Ma lei perché ha scelto la via vegetariana?
«Per questi motivi, ma anche come scelta etica. Sono fermamente convinto che la sofferenza degli animali debba essere combattuta con tutte le forze. Pensi soltanto alla crudeltà con cui vengono strappati i neonati ad una mamma pecora per farne cosciotti di agnello. Sono esseri viventi che provano dolore, paura, emozioni: li trattiamo come merce, li alleviamo in modo innaturale e li condanniamo ad una morte crudele. Se poi consideriamo che per portare in tavola quel piatto di carne “bruciamo” chili di cereali utili a far crescere bene decine di bambini dei Paesi più poveri… ».

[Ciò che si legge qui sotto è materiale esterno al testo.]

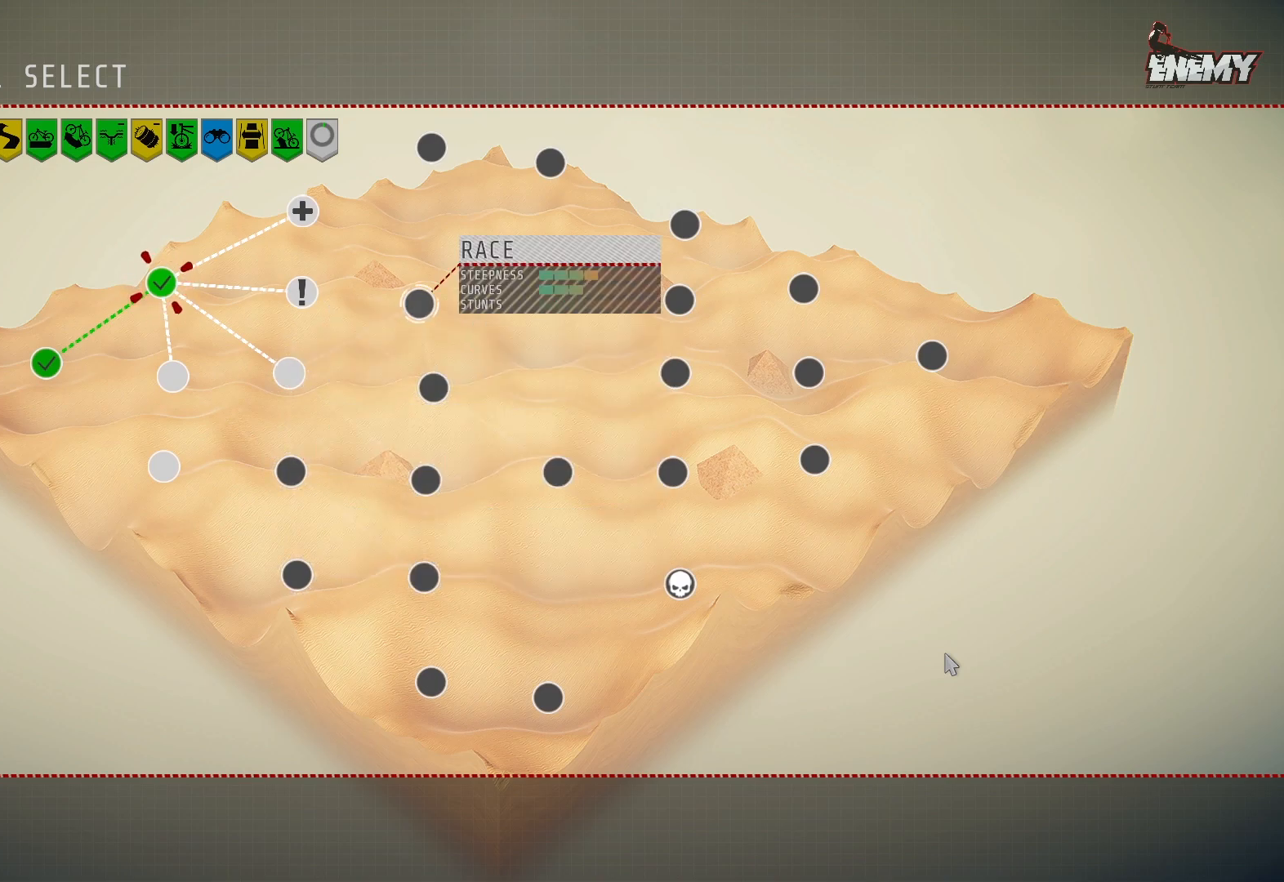
{"buttons": ["DPAD_DOWN"], "left_stick": "center", "right_stick": "center", "events": [[100, "DPAD_DOWN", "down"], [200, "DPAD_DOWN", "up"], [267, "DPAD_DOWN", "down"], [383, "DPAD_DOWN", "up"], [450, "DPAD_DOWN", "down"]]}
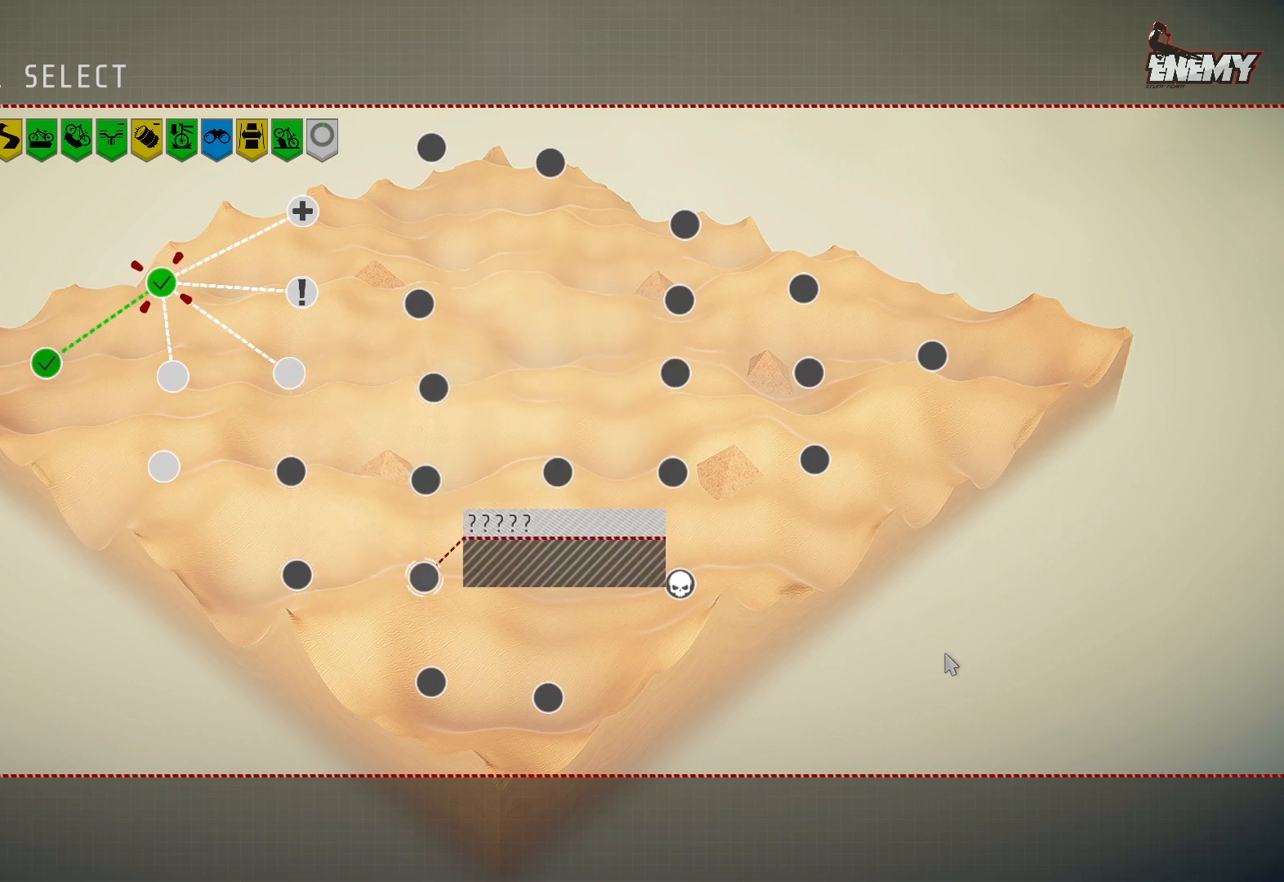
{"buttons": ["DPAD_LEFT"], "left_stick": "center", "right_stick": "center", "events": [[83, "DPAD_DOWN", "up"], [433, "DPAD_LEFT", "down"]]}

Cambiare abitudini alimentari, quindi?
«Ne sono convinto. Abbandonare gli allevamenti intensivi, per altro, vuol dire anche preservare un bene prezioso come l’acqua. Infatti, per produrre la stessa quantità di cibo, l’allevamento intensivo consuma 70 volte più acqua della coltivazione (per una tonnellata di carne bovina occorrono circa 32 mila metri cubi d’acqua, mentre per una tonnellata di cereali ne bastano 450). Non solo: la stessa estensione di territorio produce oltre dieci volte più proteine se coltivata a cereali e leguminose per il consumo umano che se destinata a pascolo o a coltivazioni per la produzione di mangimi».
E degli Ogm, i prodotti geneticamente manipolati, che cosa pensa?
«Non devono essere demonizzati. Sono anch’essi fondamentali per sconfiggere la fame nel mondo. Al bando le stranezze, come la fragola con il gene del pesce artico o cose simili, e le mere logiche di mercato. Grazie ad essi si può arrivare a produrre di più, risparmiando acqua ed eliminando pesticidi o altri aiuti chimici. Credo che il loro utilizzo possa risolvere molti problemi di coltivazione in molti Paesi disagiati e contribuire in modo concreto a sconfiggere fame e malnutrizione».